Problem requirements: Could you copy out the whole Blue Hill Escape post on helping fynbos, word for word?

Text provided:
***

Stories from Blue Hill Escape: July 2014

Friday 25 July 2014

Helping Fynbos

Last month we had our first intern from the Living Lands, Ted – from Holland. Living Lands is a collaborative partnership based on the eastern sections of the Baviaanskloof, working with the community and really interested in ecosystem services. Ted was looking for a restoration type project for a third year university assignment. Perfect – we had just the job.

In 2009 the first black wattle clearing operations were undertaken around the Hartbeesrivier community, where we live. The wattle infesting the streams of Blue Hill was cleared in 2011. Follow up operations have been ongoing ever since to varying degrees. However, certain areas are looking pretty bad in terms of erosion. So we wanted to know how the vegetation was doing, in terms of biomass and the types of vegetation (functional groups).

We really wanted to know whether or not clearing the alien vegetation had made the erosion worse. So this was Ted's task – systematically take samples in cleared, uncleared and natural vegetation. After a month of bashing through spiny cliffortia, phragmites, mud puddles and crumbling canyons, we were able to run some models.

Turns out even now several years later, and despite natural vegetation having burnt two years ago, the cleared area was lower in biomass and in terms of natural functional groups. And while erosion was really complicated in terms of contributing factors, areas with high livestock use were clearly worse.

So – what do we do about it? Well, it was clear the land needed some help with the regeneration process. Also – after the big fire of 2012 proteas were resprouting everywhere, including in the roads and tracks – not ideal. So we've started digging up those plants doomed to be squashed by 4x4 tyres and replanting them in the areas clearly struggling to recover. Win Win Win.

Well, we hope - it will be some time before we know if the transplanted plants have taken. So this is a documentation of the pilot project.

Road Warrior - Wendy Foden digs up a young Protea nerifolia in the track. Skeletal remains of the parent plants can be seen behind her.

Beata (Starbucks Supervisor and volunteer) guards the rescued plants

An example of the areas cleared of wattle with replanted proteas here and there. Note lack of vegetation recovery around the stumps.

***

Data for review:
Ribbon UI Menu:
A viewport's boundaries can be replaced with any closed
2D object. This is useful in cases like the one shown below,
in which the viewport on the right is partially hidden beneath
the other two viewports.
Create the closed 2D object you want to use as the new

***

Result below:
Stories from Blue Hill Escape: July 2014

Friday 25 July 2014

Helping Fynbos

Last month we had our first intern from the Living Lands, Ted – from Holland. Living Lands is a collaborative partnership based on the eastern sections of the Baviaanskloof, working with the community and really interested in ecosystem services. Ted was looking for a restoration type project for a third year university assignment. Perfect – we had just the job.

In 2009 the first black wattle clearing operations were undertaken around the Hartbeesrivier community, where we live. The wattle infesting the streams of Blue Hill was cleared in 2011. Follow up operations have been ongoing ever since to varying degrees. However, certain areas are looking pretty bad in terms of erosion. So we wanted to know how the vegetation was doing, in terms of biomass and the types of vegetation (functional groups).

We really wanted to know whether or not clearing the alien vegetation had made the erosion worse. So this was Ted's task – systematically take samples in cleared, uncleared and natural vegetation. After a month of bashing through spiny cliffortia, phragmites, mud puddles and crumbling canyons, we were able to run some models.

Turns out even now several years later, and despite natural vegetation having burnt two years ago, the cleared area was lower in biomass and in terms of natural functional groups. And while erosion was really complicated in terms of contributing factors, areas with high livestock use were clearly worse.

So – what do we do about it? Well, it was clear the land needed some help with the regeneration process. Also – after the big fire of 2012 proteas were resprouting everywhere, including in the roads and tracks – not ideal. So we've started digging up those plants doomed to be squashed by 4x4 tyres and replanting them in the areas clearly struggling to recover. Win Win Win.

Well, we hope - it will be some time before we know if the transplanted plants have taken. So this is a documentation of the pilot project.

Road Warrior - Wendy Foden digs up a young Protea nerifolia in the track. Skeletal remains of the parent plants can be seen behind her.

Beata (Starbucks Supervisor and volunteer) guards the rescued plants

An example of the areas cleared of wattle with replanted proteas here and there. Note lack of vegetation recovery around the stumps.